Sandburg delivers the first two lines of the sestet emphasizing their four-count beat, sounding more like he is singing the lines. In the phrase “shovel them under,” Sandburg drops his pitch with the word “under” to suggest sonically the reality of burial. The meter quickens with the “Two years, ten years” line to approximate the rush and hurry of a passing train. Then Sandburg hits the closing couplet and works the long vowels and the sibilant s’s to terrifying effect. The closing word “work” becomes a hatchet-chop single syllable with a sharp, closing “k,” which makes the word sound ruthlessly efficient, all-too-ready to work, capturing the irony of the poet, who understands that the more grass works, the more humanity has been killing itself.
The speaker is grass. If the poem opens with a shocking crisis in narration—after all, who would demand piling high the dead bodies of soldiers?—it is resolved at the close of the opening tercet when the speaker identifies itself as the grass that grows at any battlefield site. In designing a poem in which the grass that covers over the obscenities of the battlefield has a voice, Sandburg uses a poetic device known as personification, in which a writer imbues an inanimate, nonhuman object with human characteristics, for instance, in clichés such as “a city that never sleeps,” or “time marches on.”

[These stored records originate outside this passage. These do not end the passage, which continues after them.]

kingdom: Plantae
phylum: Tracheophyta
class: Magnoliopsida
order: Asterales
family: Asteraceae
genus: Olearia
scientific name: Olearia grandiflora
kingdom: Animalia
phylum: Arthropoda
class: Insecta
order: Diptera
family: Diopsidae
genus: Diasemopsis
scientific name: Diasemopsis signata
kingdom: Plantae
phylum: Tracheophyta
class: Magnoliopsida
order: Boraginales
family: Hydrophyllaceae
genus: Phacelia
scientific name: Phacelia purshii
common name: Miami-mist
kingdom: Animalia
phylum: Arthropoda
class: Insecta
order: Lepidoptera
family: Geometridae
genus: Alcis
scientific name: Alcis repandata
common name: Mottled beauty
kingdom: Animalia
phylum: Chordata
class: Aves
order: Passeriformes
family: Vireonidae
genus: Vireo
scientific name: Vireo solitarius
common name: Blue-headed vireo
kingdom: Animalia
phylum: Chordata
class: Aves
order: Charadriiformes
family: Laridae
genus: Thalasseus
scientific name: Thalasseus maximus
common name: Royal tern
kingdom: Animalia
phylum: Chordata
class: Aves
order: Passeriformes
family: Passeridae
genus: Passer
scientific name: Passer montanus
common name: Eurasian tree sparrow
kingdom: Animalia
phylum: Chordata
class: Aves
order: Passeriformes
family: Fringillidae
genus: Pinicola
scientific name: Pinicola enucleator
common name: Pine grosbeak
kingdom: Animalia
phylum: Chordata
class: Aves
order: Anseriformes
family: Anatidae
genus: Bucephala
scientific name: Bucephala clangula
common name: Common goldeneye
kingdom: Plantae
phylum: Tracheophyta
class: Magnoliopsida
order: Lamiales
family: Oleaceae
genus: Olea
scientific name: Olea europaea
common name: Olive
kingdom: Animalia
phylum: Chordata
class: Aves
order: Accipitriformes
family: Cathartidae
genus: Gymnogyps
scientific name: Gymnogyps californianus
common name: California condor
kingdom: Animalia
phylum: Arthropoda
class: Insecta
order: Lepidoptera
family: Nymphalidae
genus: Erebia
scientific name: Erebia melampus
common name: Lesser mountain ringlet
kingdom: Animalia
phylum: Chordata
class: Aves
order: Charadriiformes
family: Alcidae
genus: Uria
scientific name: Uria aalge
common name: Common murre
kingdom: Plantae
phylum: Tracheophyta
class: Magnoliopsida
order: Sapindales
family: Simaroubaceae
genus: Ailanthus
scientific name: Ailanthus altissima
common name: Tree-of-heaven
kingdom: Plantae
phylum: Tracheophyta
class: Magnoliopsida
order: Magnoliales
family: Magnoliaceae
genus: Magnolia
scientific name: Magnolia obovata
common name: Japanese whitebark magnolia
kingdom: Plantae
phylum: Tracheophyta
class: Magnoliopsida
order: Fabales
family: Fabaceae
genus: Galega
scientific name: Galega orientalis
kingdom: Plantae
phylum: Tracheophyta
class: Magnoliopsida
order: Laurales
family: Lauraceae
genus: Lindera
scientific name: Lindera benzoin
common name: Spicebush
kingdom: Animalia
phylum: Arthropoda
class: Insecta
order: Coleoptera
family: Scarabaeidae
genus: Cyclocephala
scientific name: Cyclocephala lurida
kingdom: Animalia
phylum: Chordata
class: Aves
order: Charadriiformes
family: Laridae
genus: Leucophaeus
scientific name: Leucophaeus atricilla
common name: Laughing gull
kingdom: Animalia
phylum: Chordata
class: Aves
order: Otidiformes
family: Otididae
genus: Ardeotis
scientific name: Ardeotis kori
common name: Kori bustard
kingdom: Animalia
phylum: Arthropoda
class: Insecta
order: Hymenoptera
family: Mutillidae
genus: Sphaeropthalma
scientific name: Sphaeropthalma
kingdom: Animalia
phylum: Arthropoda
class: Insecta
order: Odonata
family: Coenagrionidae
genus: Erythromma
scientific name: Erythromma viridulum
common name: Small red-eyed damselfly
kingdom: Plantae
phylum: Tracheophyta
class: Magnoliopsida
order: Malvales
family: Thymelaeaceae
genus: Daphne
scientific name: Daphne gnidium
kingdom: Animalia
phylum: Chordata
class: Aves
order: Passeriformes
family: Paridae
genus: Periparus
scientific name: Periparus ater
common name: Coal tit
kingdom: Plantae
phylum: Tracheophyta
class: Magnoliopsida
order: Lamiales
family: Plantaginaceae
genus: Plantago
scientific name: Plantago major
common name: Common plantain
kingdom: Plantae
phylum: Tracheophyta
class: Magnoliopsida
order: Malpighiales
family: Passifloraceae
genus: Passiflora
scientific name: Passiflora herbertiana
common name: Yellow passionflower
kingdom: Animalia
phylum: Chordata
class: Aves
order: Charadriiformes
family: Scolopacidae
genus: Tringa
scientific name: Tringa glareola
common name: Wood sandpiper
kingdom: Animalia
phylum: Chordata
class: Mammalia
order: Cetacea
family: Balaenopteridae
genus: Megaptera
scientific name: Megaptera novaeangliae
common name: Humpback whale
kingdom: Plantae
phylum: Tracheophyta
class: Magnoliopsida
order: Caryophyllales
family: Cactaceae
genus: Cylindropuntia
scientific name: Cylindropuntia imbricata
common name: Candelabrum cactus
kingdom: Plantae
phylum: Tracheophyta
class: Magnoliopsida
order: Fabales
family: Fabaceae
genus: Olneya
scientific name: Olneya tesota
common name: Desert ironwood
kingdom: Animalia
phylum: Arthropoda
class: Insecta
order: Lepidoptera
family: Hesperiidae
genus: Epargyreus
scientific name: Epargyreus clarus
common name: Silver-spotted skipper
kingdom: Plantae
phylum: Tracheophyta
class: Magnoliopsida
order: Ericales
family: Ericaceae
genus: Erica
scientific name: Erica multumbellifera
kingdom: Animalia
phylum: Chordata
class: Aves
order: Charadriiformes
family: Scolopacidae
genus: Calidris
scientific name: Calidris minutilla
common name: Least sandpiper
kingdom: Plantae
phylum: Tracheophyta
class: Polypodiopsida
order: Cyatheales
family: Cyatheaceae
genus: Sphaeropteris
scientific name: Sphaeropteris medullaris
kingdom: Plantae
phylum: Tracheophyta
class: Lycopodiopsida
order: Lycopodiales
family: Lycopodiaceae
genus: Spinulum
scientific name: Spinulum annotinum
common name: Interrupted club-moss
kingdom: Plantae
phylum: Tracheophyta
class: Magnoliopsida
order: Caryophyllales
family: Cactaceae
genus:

Personification is a shorthand method for suggesting the complexity of the inanimate object. In this poem, this device allows Sandburg to use irony. If Sandburg were to say straightforwardly to the reader, “Stop killing people in war and then pretending that it never happens; stop pretending that manicured fields did not once provide backdrop for brutal savagery,” then that bald confrontational rhetoric becomes the conventional anti-war poem typical of a pacifist. Easy to get, certainly, but in its shrill insistence, easy to ignore.
Rather, Sandburg comes at the anti-war argument obliquely, using a most unconventional speaker. After all, the grass is impatient, even a bit snarky, wanting to get to work. Using the grass as speaker highlights the irony of the situation: that the quicker the speaker returns to its work, the sooner the bodies are covered, and the sooner humanity can ignore the brutalities of war and begin the serious business of starting new wars all over again.